(Extracted records)
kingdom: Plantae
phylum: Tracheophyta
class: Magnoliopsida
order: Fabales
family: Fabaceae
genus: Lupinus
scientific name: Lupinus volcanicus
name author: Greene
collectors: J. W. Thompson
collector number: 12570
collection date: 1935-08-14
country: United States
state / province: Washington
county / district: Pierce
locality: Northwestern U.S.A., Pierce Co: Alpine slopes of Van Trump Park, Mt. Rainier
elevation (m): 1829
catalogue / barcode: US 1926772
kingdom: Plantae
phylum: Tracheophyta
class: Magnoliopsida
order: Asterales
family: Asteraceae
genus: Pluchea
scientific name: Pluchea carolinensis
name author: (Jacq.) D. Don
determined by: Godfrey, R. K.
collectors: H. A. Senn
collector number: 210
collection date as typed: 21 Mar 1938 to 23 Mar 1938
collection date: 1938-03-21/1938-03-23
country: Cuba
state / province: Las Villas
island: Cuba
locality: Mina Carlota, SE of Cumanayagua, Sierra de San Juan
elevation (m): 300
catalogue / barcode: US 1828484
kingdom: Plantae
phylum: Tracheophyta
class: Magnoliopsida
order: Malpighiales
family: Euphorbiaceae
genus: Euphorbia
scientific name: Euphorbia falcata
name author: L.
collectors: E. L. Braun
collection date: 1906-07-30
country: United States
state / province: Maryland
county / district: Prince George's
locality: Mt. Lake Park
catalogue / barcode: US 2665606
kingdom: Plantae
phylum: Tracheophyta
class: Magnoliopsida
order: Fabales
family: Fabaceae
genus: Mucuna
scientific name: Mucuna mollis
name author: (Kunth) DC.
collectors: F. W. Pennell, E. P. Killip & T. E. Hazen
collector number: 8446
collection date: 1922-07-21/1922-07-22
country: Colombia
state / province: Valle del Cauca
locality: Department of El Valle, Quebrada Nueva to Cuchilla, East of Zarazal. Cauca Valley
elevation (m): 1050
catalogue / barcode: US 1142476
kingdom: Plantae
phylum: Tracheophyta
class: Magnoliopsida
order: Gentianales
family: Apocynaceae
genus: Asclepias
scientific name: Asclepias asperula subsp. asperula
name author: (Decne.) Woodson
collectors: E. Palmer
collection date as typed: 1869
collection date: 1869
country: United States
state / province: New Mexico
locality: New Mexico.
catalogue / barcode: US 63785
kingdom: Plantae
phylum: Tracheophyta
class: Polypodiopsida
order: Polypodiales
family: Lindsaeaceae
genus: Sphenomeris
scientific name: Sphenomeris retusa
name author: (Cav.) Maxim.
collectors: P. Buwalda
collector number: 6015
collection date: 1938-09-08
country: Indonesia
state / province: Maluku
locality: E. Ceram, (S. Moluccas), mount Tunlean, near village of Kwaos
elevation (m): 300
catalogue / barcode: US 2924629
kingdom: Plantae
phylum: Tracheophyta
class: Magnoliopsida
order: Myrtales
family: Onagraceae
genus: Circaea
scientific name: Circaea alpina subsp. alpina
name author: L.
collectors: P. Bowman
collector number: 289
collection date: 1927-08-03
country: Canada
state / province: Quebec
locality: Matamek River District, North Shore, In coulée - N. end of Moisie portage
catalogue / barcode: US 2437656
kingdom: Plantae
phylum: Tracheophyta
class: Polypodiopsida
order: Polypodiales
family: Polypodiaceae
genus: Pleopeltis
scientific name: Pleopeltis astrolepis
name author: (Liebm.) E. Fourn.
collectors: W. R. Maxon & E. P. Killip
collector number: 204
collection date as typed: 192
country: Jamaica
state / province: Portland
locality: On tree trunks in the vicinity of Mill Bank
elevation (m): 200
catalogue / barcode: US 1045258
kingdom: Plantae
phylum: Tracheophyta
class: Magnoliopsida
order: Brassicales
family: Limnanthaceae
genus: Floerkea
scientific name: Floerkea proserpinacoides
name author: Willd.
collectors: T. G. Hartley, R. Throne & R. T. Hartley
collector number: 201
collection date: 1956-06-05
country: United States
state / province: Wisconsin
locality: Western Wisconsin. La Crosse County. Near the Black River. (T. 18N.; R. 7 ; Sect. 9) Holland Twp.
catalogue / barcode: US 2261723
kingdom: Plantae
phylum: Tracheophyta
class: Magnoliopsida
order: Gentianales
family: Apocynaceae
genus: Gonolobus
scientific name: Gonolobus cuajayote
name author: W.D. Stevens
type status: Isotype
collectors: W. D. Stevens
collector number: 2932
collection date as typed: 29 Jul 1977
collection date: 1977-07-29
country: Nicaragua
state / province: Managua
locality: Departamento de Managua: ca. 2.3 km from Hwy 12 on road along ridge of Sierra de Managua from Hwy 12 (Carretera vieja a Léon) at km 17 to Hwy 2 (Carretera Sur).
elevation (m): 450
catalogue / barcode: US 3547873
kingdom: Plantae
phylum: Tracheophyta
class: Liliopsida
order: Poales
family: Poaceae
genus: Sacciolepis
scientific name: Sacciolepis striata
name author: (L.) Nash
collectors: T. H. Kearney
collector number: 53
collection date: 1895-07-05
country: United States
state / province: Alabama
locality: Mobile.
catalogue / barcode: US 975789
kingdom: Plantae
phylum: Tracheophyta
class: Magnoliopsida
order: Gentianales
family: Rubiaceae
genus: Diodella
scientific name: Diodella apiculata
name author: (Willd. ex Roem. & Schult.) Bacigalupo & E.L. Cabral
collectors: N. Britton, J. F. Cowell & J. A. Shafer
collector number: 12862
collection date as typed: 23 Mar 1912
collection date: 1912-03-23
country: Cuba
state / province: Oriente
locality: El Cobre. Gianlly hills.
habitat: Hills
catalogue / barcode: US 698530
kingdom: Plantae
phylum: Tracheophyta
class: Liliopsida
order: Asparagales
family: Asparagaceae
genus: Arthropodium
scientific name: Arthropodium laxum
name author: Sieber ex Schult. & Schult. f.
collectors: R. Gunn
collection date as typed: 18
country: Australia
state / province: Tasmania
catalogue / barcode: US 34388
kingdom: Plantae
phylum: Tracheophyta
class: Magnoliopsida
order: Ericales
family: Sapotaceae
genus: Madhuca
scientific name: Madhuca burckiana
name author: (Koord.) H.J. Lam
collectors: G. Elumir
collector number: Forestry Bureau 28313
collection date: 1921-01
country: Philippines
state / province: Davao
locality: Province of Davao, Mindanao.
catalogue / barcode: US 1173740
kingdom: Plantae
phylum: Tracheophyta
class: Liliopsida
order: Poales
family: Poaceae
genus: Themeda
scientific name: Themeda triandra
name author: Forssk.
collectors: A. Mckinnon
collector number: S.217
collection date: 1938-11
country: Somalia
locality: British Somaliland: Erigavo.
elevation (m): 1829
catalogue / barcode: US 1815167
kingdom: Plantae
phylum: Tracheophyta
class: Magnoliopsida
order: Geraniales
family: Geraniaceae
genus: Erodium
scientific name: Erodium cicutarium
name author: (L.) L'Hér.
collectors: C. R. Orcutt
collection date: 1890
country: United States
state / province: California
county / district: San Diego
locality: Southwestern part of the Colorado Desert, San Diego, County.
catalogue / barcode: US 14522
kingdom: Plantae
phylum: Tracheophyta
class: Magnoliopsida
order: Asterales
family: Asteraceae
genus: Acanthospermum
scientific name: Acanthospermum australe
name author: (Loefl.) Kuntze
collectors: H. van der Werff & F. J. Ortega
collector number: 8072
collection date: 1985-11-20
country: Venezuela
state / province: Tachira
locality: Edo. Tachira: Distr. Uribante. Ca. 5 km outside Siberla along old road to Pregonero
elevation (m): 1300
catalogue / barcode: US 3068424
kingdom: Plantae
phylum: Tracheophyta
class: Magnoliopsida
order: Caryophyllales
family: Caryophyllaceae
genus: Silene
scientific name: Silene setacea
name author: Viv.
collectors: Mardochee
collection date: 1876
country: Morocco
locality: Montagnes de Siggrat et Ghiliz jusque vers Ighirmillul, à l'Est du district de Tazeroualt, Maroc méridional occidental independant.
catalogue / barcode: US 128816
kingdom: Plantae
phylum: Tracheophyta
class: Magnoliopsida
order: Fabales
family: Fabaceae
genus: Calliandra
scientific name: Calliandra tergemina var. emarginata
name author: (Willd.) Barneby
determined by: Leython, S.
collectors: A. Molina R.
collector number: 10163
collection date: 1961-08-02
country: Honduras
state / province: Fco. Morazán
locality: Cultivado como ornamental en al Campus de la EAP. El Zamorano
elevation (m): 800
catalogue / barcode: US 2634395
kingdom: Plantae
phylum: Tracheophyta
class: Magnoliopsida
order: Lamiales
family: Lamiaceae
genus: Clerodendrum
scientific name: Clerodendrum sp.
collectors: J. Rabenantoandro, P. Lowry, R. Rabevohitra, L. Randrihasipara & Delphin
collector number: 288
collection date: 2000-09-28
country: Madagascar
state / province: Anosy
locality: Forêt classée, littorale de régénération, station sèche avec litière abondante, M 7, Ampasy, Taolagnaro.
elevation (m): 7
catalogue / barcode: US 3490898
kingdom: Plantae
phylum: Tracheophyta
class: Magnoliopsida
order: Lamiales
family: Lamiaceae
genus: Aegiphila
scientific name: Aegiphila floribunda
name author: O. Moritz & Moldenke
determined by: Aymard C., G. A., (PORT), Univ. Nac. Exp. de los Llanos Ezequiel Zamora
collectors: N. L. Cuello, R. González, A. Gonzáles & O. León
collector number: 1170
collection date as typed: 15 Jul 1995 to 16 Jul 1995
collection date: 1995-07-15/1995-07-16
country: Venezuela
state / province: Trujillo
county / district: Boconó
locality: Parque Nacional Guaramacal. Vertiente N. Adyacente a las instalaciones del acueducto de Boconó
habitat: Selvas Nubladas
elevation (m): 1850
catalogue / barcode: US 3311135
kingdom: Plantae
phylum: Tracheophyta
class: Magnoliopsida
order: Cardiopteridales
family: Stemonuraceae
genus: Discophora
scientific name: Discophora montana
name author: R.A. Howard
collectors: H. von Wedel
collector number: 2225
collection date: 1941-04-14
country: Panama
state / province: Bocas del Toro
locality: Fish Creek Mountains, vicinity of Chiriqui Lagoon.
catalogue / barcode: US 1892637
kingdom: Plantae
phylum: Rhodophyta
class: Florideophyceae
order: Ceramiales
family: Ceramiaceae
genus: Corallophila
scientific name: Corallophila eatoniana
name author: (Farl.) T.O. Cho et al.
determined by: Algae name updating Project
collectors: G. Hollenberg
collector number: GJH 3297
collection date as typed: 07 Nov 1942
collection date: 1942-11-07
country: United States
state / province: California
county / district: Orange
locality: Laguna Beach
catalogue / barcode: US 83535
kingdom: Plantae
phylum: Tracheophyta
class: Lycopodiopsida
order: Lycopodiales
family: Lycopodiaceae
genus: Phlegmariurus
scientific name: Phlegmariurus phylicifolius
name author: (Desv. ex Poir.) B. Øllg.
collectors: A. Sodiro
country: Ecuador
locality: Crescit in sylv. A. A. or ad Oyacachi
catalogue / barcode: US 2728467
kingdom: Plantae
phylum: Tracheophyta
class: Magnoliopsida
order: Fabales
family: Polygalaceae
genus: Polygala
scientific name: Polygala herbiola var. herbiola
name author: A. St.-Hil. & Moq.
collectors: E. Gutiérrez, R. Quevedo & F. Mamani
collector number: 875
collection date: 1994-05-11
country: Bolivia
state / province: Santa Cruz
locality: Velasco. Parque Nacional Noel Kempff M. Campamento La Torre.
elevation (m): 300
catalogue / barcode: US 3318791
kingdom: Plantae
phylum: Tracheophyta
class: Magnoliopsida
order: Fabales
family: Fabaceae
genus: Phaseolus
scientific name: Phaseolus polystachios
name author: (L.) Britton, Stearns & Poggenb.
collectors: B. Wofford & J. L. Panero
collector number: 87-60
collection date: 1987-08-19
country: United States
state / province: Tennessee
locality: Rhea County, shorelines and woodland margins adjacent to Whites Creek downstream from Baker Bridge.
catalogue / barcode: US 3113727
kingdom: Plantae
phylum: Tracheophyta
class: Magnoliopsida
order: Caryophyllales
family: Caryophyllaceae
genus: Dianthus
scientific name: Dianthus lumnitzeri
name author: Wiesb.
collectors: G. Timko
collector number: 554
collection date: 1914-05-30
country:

▶ _WHAT TO PRODUCE_:
Rewrite the part of the listing between the lines holding "name author: (Koord.) H.J. Lam" and "scientific name: Themeda triandra", inclusive, as a two-column CSV with the headers field and value. Give one row per line, put each field in double quotation marks, and turn any line breaks into spaces.

▶ _COMPLETE ANSWER_:
field,value
"name author:","(Koord.) H.J. Lam"
"collectors:","G. Elumir"
"collector number:","Forestry Bureau 28313"
"collection date:","1921-01"
"country:","Philippines"
"state / province:","Davao"
"locality:","Province of Davao, Mindanao."
"catalogue / barcode:","US 1173740"
"kingdom:","Plantae"
"phylum:","Tracheophyta"
"class:","Liliopsida"
"order:","Poales"
"family:","Poaceae"
"genus:","Themeda"
"scientific name:","Themeda triandra"